▶ DOCUMENT EXTRACT
┌──
Liability for Contempt
A party may be held in contempt only if it is proven by "clear and convincing" evidence that the party violated a "clear and unambiguous" order of the court. Local 638, 81 F.3d at 1171 (quoting United States v. Local 1804-1, 44 F.3d 1091, 1096 (2d Cir. 1995)). The violation need not be willful, but it must be demonstrated that "the contemnor was not reasonably diligent in attempting to comply." Id. (quoting Local 1804-1, 44 F.3d at 1096).
OJ and AAAPO Provisions
Pursuant to the OJ entered by Judge Werker in 1975, Local 28 is permanently enjoined from taking any action which would "deprive or tend to deprive any individual of employment opportunities with Local 28 contractors. . . ." OJ ¶ 1. Specifically, the union is barred from "fail[ing] or refus[ing] to refer any individual for employment with sheet metal contractors," id. ¶ 1, and the OJ mandates that "Local 28 . . . shall provide nonwhite journeymen, and apprentices of Local 28 with the same assistance, including the assistance of Local 28's officers and business agents, in obtaining employment as that provided to white members and apprentices of Local 28." Id. ¶ 21(g). Furthermore, the AAAPO requires that "all members . . . of Local 28 share equitably in all available employment opportunities in the industry." AAAPO ¶ 3.
Local 28 does not dispute — nor could it — that these provisions of the OJ and the AAAPO are clear and unambiguous. See Local 28, 81 F.3d at 1171 ("the union does not seriously contend that either the OJ or the AAAPO was unclear or ambiguous, nor would such a claim based on the fact that they proscribed discrimination generally, have any merit.").
└──
▶ DATASET RECORDS
┌──
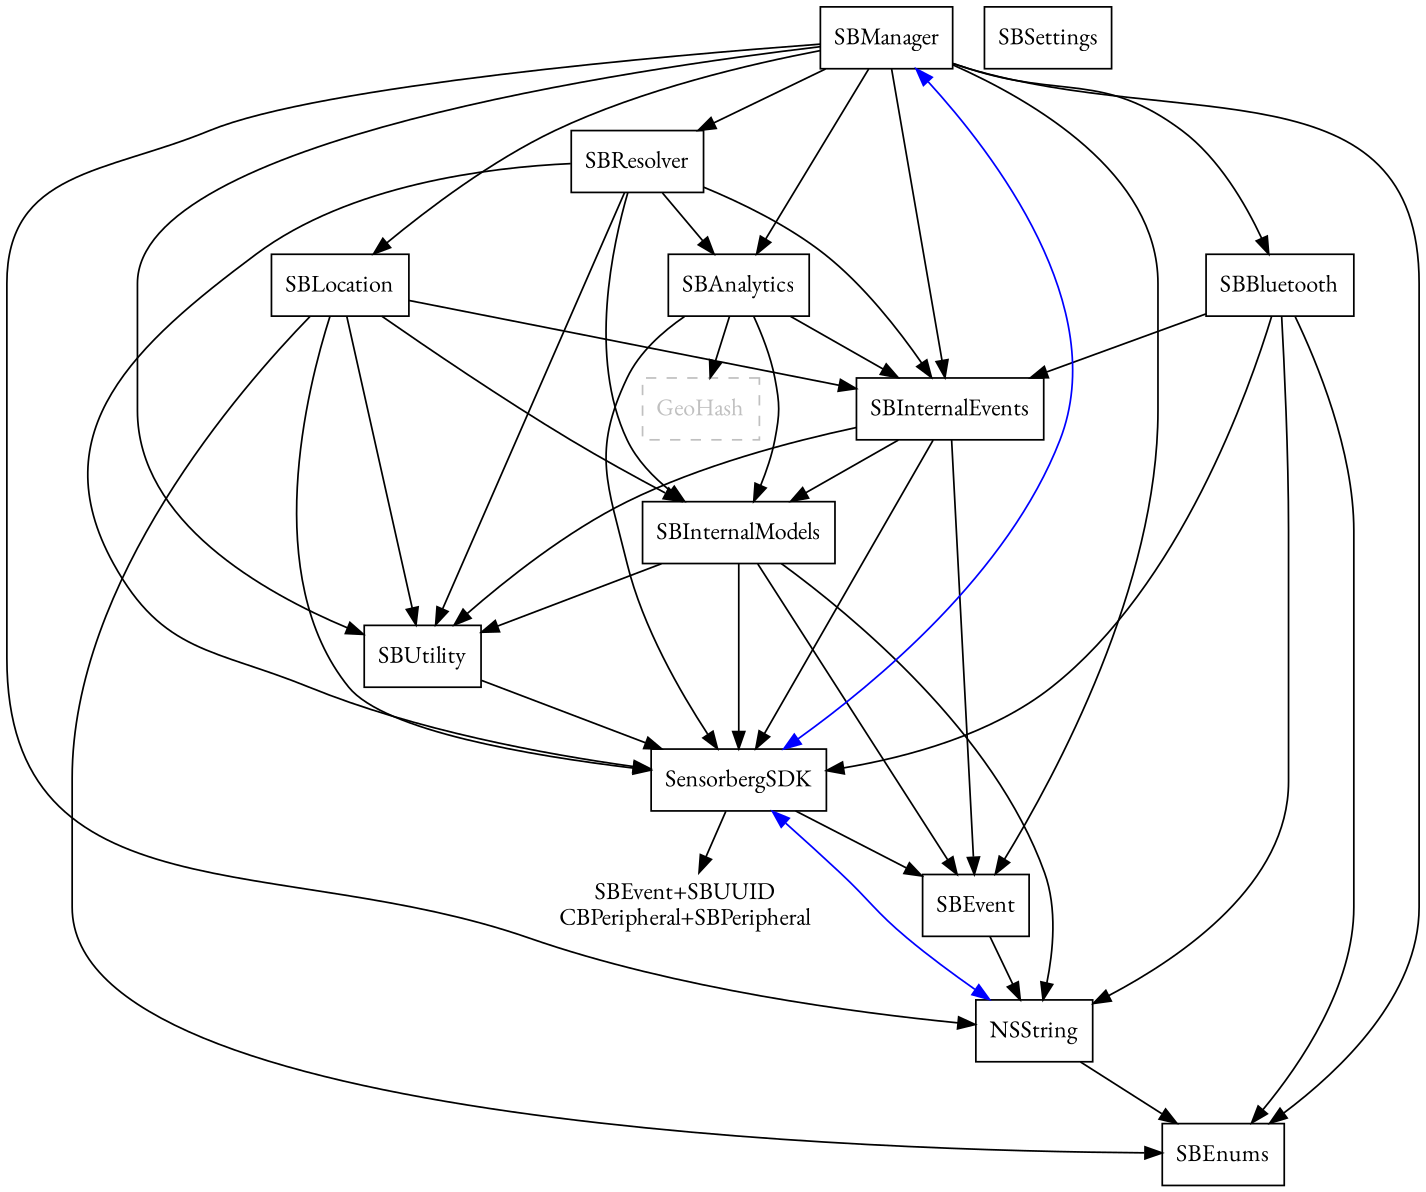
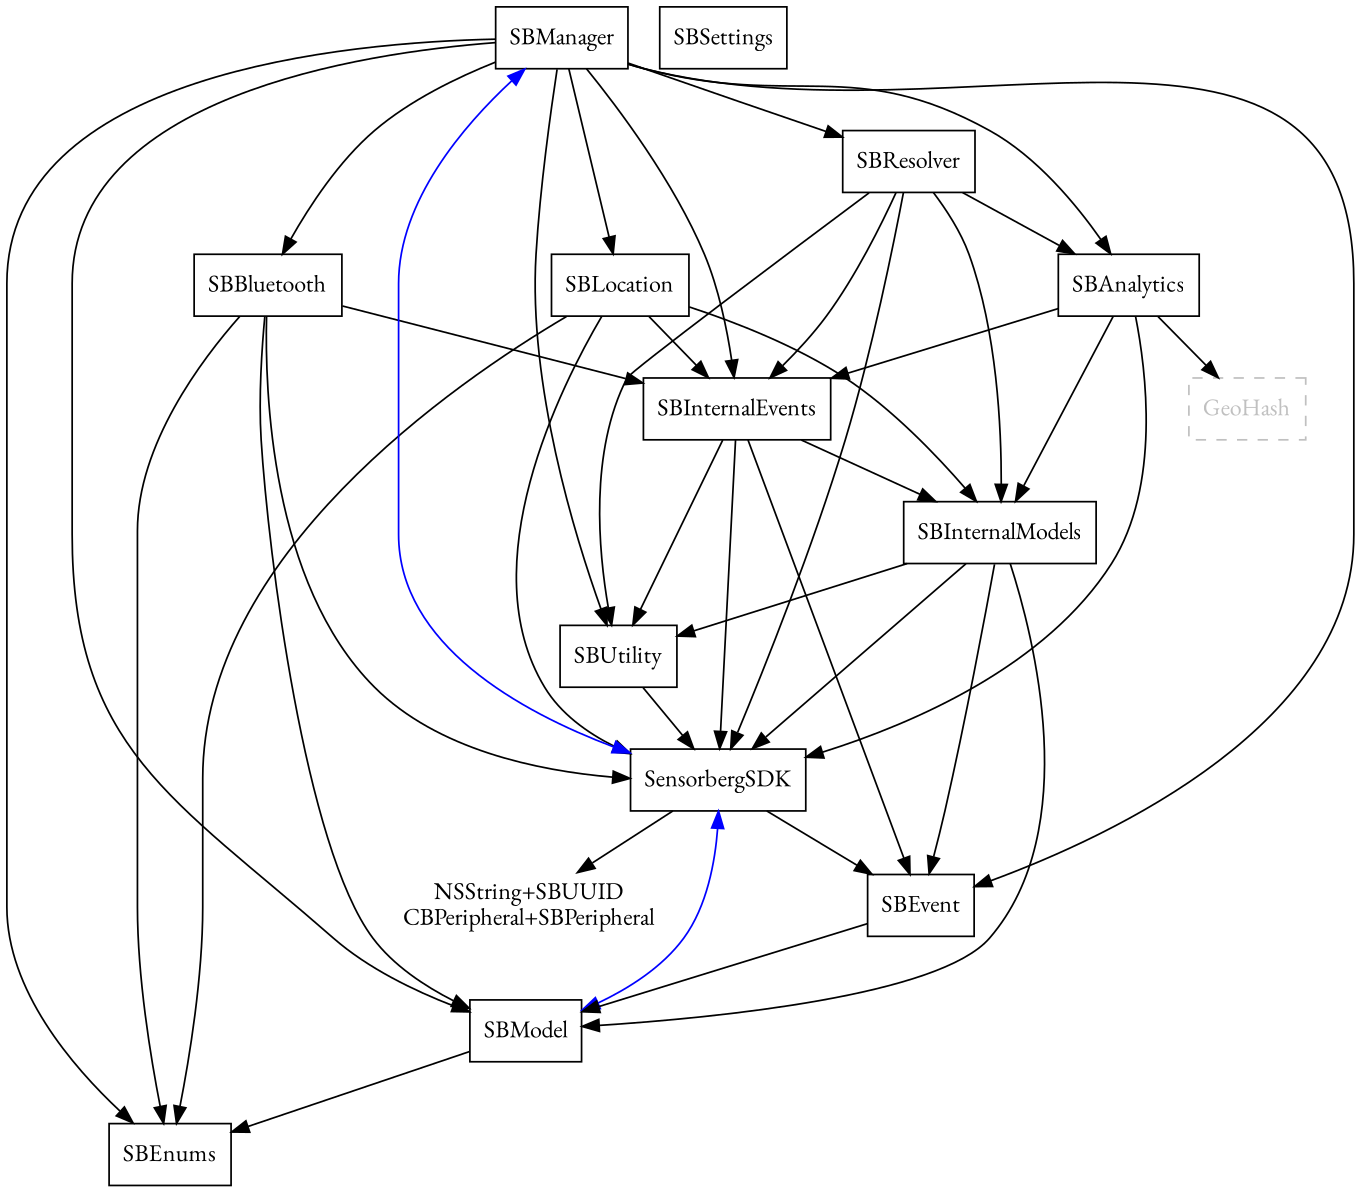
  digraph {
    fontname="EB Garamond"
    node [fontname="EB Garamond" shape=box]
    edge [fontname="EB Garamond"]
    SBInternalModels
    SBUtility
-   SBModel [label=NSString]
+   SBModel
    SBEvent
    SensorbergSDK
    SBEnums
-   n7 [label="SBEvent+SBUUID\nCBPeripheral+SBPeripheral" shape=plaintext]
+   n7 [label="NSString+SBUUID\nCBPeripheral+SBPeripheral" shape=plaintext]
    SBBluetooth
    SBInternalEvents
    SBLocation
    SBAnalytics
    GeoHash [color=gray fontcolor=gray style=dashed]
    SBResolver
    SBManager
    SBSettings
    SBInternalModels -> SBUtility
    SBInternalModels -> SBModel
    SBInternalModels -> SBEvent
    SBInternalModels -> SensorbergSDK
    SBUtility -> SensorbergSDK
    SBModel -> SensorbergSDK [color=blue dir=both]
    SBModel -> SBEnums
    SBEvent -> SBModel
    SensorbergSDK -> SBEvent
    SensorbergSDK -> n7
    SBBluetooth -> SBModel
    SBBluetooth -> SensorbergSDK
    SBBluetooth -> SBEnums
    SBBluetooth -> SBInternalEvents
    SBInternalEvents -> SBInternalModels
    SBInternalEvents -> SBUtility
    SBInternalEvents -> SBEvent
    SBInternalEvents -> SensorbergSDK
    SBLocation -> SBInternalModels
-   SBLocation -> SBUtility
    SBLocation -> SensorbergSDK
    SBLocation -> SBEnums
    SBLocation -> SBInternalEvents
    SBAnalytics -> SBInternalModels
    SBAnalytics -> SensorbergSDK
    SBAnalytics -> SBInternalEvents
    SBAnalytics -> GeoHash
    SBResolver -> SBInternalModels
    SBResolver -> SBUtility
    SBResolver -> SensorbergSDK
    SBResolver -> SBInternalEvents
    SBResolver -> SBAnalytics
    SBManager -> SBUtility
    SBManager -> SBModel
    SBManager -> SBEvent
    SBManager -> SensorbergSDK [color=blue dir=both]
    SBManager -> SBEnums
    SBManager -> SBBluetooth
    SBManager -> SBInternalEvents
    SBManager -> SBLocation
    SBManager -> SBAnalytics
    SBManager -> SBResolver
  }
└──
▶ WRITTEN INSTRUCTION 1
In the excerpt on contempt liability, what must be proven, and by what standard of evidence, before a party may be held in contempt?
▶ WRITTEN INSTRUCTION 2
Summarize the excerpt on contempt liability in two sentences.

▶ COMPLETE OUTPUT 1
It must be proven by clear and convincing evidence that the party violated a clear and unambiguous order of the court.

▶ COMPLETE OUTPUT 2
A party may be held in contempt only on clear and convincing evidence that it violated a clear and unambiguous court order; the violation need not be willful, but the party must not have been reasonably diligent in trying to comply. The OJ and the AAAPO bar Local 28 from depriving individuals of employment opportunities, require it to give nonwhite journeymen and apprentices the same job assistance as white members, and require all members to share equitably in available work, and Local 28 does not dispute that these provisions are clear and unambiguous.